The time had arrived and my doctor gave me permission to travel.
But, there was a new problem. I had developed PTSD, which is a common after-affect of cancer, and I was afraid to go. At that time in my healing, PTSD had nearly consumed me and I was afraid of so many things.
I was mad at myself.
Prior to cancer, I had flown 50k+ miles per year on business traveling the globe solo, and I had never been afraid. What was wrong with me now?
Cancer was culprit. Cancer took so many things from me and to top it off, it left behind this new challenge of PTSD. It made me mad all over again. But, I was determined to go to Italy. The flight was booked, and the house was rented. I was going to Italy. No matter what.
I worked with my doctor and spoke to a therapist and learned ways to face PTSD without having it consume me. I learned ways to distract my mind when I felt the wave of fear coming on. I learned to reclaim my power.
Fast forward 30 days and I was on my way.
My solo one-month trip to Italy had begun. I flew to Florence, drove myself to Sienna and stayed in a beautiful Tuscan-style farmhouse overlooking the vineyards. It was like a picture from a movie and it felt so good. I had done it! I had conquered breast cancer and PTSD and I was actually in Italy!!
My sister and brother in-law joined me for a period of time in Sienna and we all had the time of our lives. Driving through the country side, visiting the sites, tasting wine and living la dolce vita.

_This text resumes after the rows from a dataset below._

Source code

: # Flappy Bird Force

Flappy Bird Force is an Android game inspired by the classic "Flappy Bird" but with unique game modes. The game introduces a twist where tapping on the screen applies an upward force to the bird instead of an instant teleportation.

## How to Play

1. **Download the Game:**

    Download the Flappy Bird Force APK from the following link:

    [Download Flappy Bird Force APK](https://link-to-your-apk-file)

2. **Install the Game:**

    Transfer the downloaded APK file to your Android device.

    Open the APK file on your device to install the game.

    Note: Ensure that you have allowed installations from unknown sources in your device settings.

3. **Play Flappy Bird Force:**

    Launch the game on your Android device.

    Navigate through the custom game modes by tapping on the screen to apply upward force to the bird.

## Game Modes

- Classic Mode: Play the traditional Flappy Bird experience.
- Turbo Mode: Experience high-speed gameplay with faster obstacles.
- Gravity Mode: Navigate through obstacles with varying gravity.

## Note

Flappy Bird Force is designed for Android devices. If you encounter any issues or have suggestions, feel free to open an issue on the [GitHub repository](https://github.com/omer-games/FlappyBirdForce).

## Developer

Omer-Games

One of the things I remember most about the trip was the beautiful churches. They were stunning with beautiful marble arches and awesome artwork.
I visited sixteen churches during my stay and I lite a candle in every single one. I prayed to God and thanked him for seeing me through my cancer journey. I prayed for continued strength and for him to show me the way forward.
I cried sixteen times. It was a powerful moment each time I lite that candle.
I was so proud of myself for making the trip.
I was flying solo, but I was never alone.